How many lines below include the string "labels"? State the number alone.

##### Excerpted records #####

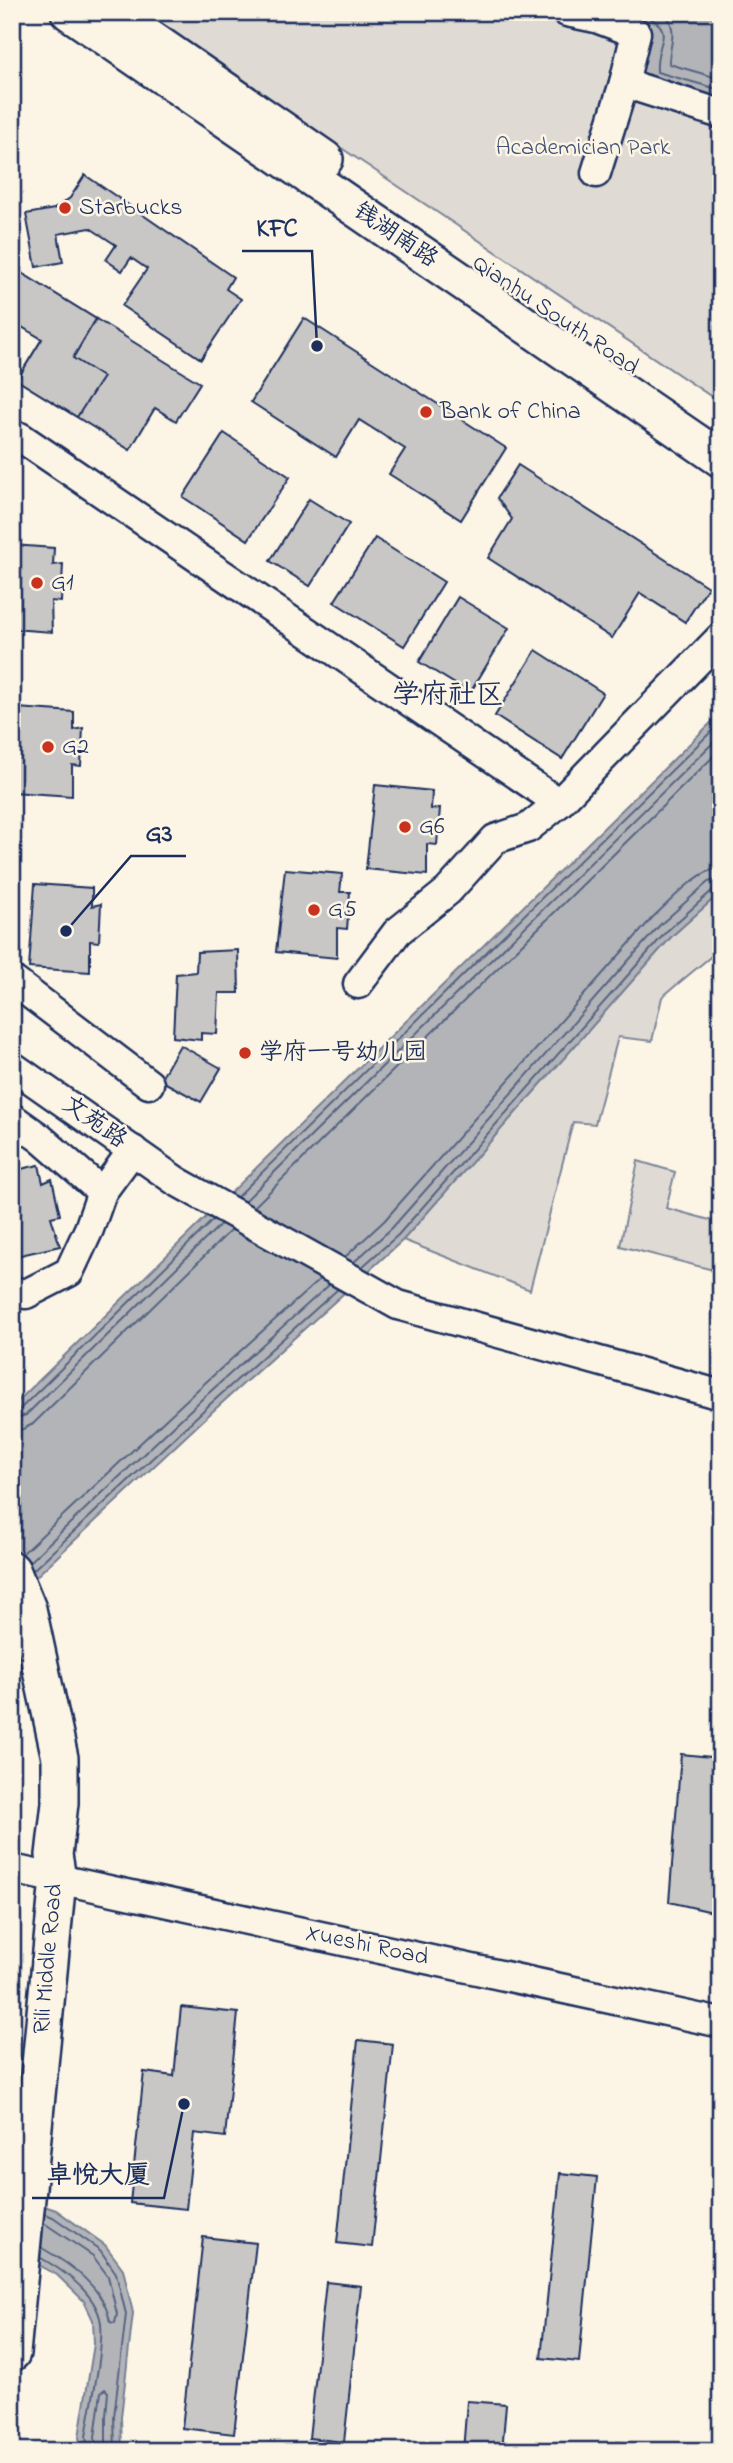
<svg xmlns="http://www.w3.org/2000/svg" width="733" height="2463" viewBox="0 0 733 2463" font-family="'Indie Flower','LXGW WenKai TC',sans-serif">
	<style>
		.green { fill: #dfdbd4; stroke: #7d8599; stroke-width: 2 }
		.water { fill: #b2b4b8; stroke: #767f94; stroke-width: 2 }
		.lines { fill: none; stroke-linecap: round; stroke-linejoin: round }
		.shore { stroke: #576482; stroke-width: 2 }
		.building { fill: #c8c7c6; stroke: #1b2f5e; stroke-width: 2 }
		.minor-casing { stroke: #1b2f5e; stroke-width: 33 }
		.major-casing { stroke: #1b2f5e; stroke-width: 40 }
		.minor { stroke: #fcf5e5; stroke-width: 28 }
		.major { stroke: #fcf5e5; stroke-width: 35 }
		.poi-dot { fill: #c8321e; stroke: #fcf5e5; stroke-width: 2.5 }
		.labels { text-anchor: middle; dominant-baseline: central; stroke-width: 5; stroke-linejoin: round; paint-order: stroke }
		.park-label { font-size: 24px; fill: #425176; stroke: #fcf5e5 }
		.poi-label { font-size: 24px; fill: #1b2f5e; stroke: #fcf5e5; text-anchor: start }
		.street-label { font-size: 24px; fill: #1b2f5e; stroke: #fcf5e5 }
		.quarter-label { font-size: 28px; fill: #1b2f5e; stroke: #fcf5e5 }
		.leader { fill: none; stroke: #1b2f5e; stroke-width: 2.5 }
		.callout-dot { fill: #1b2f5e; stroke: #fcf5e5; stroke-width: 2.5 }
		.callout-label { font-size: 26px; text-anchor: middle; font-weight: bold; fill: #1b2f5e; stroke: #fcf5e5; stroke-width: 5; stroke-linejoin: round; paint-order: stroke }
	</style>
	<rect width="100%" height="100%" fill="#fcf5e5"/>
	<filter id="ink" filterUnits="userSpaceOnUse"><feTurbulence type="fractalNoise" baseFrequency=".0143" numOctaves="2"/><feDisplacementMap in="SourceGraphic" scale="14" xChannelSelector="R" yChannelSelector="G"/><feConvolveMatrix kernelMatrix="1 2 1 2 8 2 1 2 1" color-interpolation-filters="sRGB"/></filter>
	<g filter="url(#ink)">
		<g class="green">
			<polygon points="140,12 721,12 721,403 215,63"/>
			<polygon points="721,892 721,948 662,997 652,1041 618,1037 595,1124 573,1122 530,1290 403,1240 672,936"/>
			<polygon points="638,1161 675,1172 666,1208 721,1223 721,1272 620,1246"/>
		</g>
		<g class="water">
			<polygon points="593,12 721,13 721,107 637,83 647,33"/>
			<polygon points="721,713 721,892 672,936 403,1240 213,1411 12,1599 12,1407"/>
			<polygon points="12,2195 56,2210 105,2245 123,2269 133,2313 121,2417 122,2451 81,2451 79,2437 94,2344 93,2320 84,2301 57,2275 12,2250"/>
		</g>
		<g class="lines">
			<g class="shore">
				<path d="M637,12C682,30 654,39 657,72L721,90"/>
				<path d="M663,12C680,29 669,44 669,64L721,79"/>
				<polyline points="237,1197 721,722"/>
				<polyline points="245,1201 721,735"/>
				<polyline points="254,1207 721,749"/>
				<path d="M345,1257L384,1221L653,917C670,902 698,869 721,868"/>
				<polyline points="354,1262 392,1228 660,925 708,882 721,879"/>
				<polyline points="362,1267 398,1235 667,931 714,889 721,887"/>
				<polyline points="12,1411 20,1409 213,1220"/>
				<polyline points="12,1420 26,1415 221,1224"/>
				<polyline points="12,1431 23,1429 33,1424 231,1230"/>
				<polyline points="22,1554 195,1392 320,1279"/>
				<polyline points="29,1562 202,1399 329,1285"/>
				<polyline points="33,1570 208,1406 338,1289"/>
				<polyline points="45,2214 53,2217 100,2250 116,2273 126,2314 114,2417 115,2451"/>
				<path d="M42,2248C70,2264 104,2287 110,2322L115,2323L117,2314L108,2276L93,2256L44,2223"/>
				<path d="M41,2258C64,2271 93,2291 100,2318C106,2342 90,2409 86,2437L88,2451"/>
				<polyline points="96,2451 95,2437 101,2392 105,2389 108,2392 106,2416 106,2451"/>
			</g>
		</g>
		<g class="building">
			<polygon points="85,175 233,277 226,289 241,299 201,359 122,306 147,269 131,258 122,271 106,260 116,245 90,228 58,234 63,262 36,267 26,214 54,209 70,198"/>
			<polygon points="12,267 200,383 176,421 155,408 130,450 17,380 42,339 12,321"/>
			<polygon points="12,267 96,319 73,358 103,377 77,417 17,380 42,339 12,321"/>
			<polygon points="304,318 506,448 461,520 389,474 405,449 359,420 336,457 251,402"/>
			<polygon points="224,433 290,477 248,540 183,497"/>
			<polygon points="518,465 708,587 685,622 640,593 612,638 488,558 512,519 497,498"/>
			<polygon points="309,499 349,524 310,586 270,561"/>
			<polygon points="375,538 444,582 404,646 334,602"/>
			<polygon points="12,545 54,548 53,565 63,564 61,602 51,601 52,632 12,629"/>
			<polygon points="458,597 509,628 470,693 419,662"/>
			<polygon points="536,650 603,693 562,759 495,716"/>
			<polygon points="17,708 74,712 74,730 83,728 81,766 72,765 72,796 12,792"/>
			<polygon points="375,785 432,791 431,809 440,808 437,845 427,844 427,875 366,869"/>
			<polygon points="285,869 342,874 340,892 350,892 347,929 337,928 337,958 276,952"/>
			<polygon points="35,884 92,888 92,906 101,904 99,942 90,941 90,972 29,968"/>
			<polygon points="238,950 239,993 219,993 217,1034 201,1033 201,1040 173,1037 176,974 196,972 197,952"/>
			<polygon points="180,1045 221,1068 201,1102 160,1080"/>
			<polygon points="39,1165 43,1183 52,1179 60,1215 51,1217 60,1246 12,1257 12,1171"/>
			<polygon points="681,1754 721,1758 721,1901 717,1913 669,1902"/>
			<polygon points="181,2007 238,2013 225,2137 194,2133 186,2209 130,2203 144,2072 174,2076"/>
			<polygon points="358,2040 393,2044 372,2247 337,2243"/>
			<polygon points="560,2173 597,2177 579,2362 541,2358"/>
			<polygon points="203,2237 256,2243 234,2434 182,2428"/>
			<polygon points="326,2282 361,2286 344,2442 309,2438"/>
			<polygon points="467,2401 506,2404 502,2451 463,2451"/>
			<polygon points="617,2442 658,2446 657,2451 616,2451"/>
		</g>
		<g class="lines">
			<defs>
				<g id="minor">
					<polyline points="567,12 596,18 636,33 624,83 596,173"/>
					<polyline points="624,83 721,114"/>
					<polyline points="12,439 20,437 559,803 721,637"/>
					<polyline points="12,980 149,1084"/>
					<polyline points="358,984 397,932 448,891 495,839 528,828 559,803"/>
					<polyline points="12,1066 176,1181 398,1305 721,1395"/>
					<polyline points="12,1118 40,1138 102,1192"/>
					<polyline points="12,1291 26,1294 69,1272 89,1229 102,1192 133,1150"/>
					<polyline points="12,1869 721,2023"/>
					<polyline points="12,2139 13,2139"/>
				</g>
				<g id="major">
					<polyline points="69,12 721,459"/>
					<polyline points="112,12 325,159"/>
					<polyline points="12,1570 28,1609 60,1758 60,1803 54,1855 58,1879 12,2353"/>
				</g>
			</defs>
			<use href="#minor" class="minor-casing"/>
			<use href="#major" class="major-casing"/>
			<use href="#minor" class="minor"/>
			<use href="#major" class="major"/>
		</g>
	</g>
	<g class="poi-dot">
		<circle cx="65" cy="208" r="7"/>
		<circle cx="426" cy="412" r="7"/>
		<circle cx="37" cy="583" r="7"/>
		<circle cx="48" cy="747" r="7"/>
		<circle cx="405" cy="827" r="7"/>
		<circle cx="314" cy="910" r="7"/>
		<circle cx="245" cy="1053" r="7"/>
	</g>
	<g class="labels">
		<g class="park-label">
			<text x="583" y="148">Academician Park</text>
		</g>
		<g class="poi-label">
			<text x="79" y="208">Starbucks</text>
			<text x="440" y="412">Bank of China</text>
			<text x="51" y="583">G1</text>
			<text x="62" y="747">G2</text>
			<text x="419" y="827">G6</text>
			<text x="328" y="910">G5</text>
			<text x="259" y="1053">学府一号幼儿园</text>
		</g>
		<g class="street-label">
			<text transform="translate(395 236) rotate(34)">钱湖南路</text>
			<text transform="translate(555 316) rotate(34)">Qianhu South Road</text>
			<text transform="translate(94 1123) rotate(35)">文苑路</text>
			<text transform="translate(367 1946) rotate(12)">Xueshi Road</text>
			<text transform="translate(49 1959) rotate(-85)">Rili Middle Road</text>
		</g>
		<g class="quarter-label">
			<text x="448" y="696">学府社区</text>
		</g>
	</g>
	<path class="leader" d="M317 346L312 251H242M66 931L131 856H186M184 2104L164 2198H32"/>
	<g class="callout-dot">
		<circle cx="317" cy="346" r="7"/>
		<circle cx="66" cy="931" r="7"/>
		<circle cx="184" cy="2104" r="7"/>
	</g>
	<g class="callout-label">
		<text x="277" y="236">KFC</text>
		<text x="159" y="841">G3</text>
		<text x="98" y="2183">卓悦大厦</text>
	</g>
	<rect width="733" height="2463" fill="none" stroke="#fcf5e5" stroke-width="42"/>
	<rect x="21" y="21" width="691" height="2421" fill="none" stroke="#1b2f5e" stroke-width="2.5" filter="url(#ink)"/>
</svg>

#####

Task solution:
2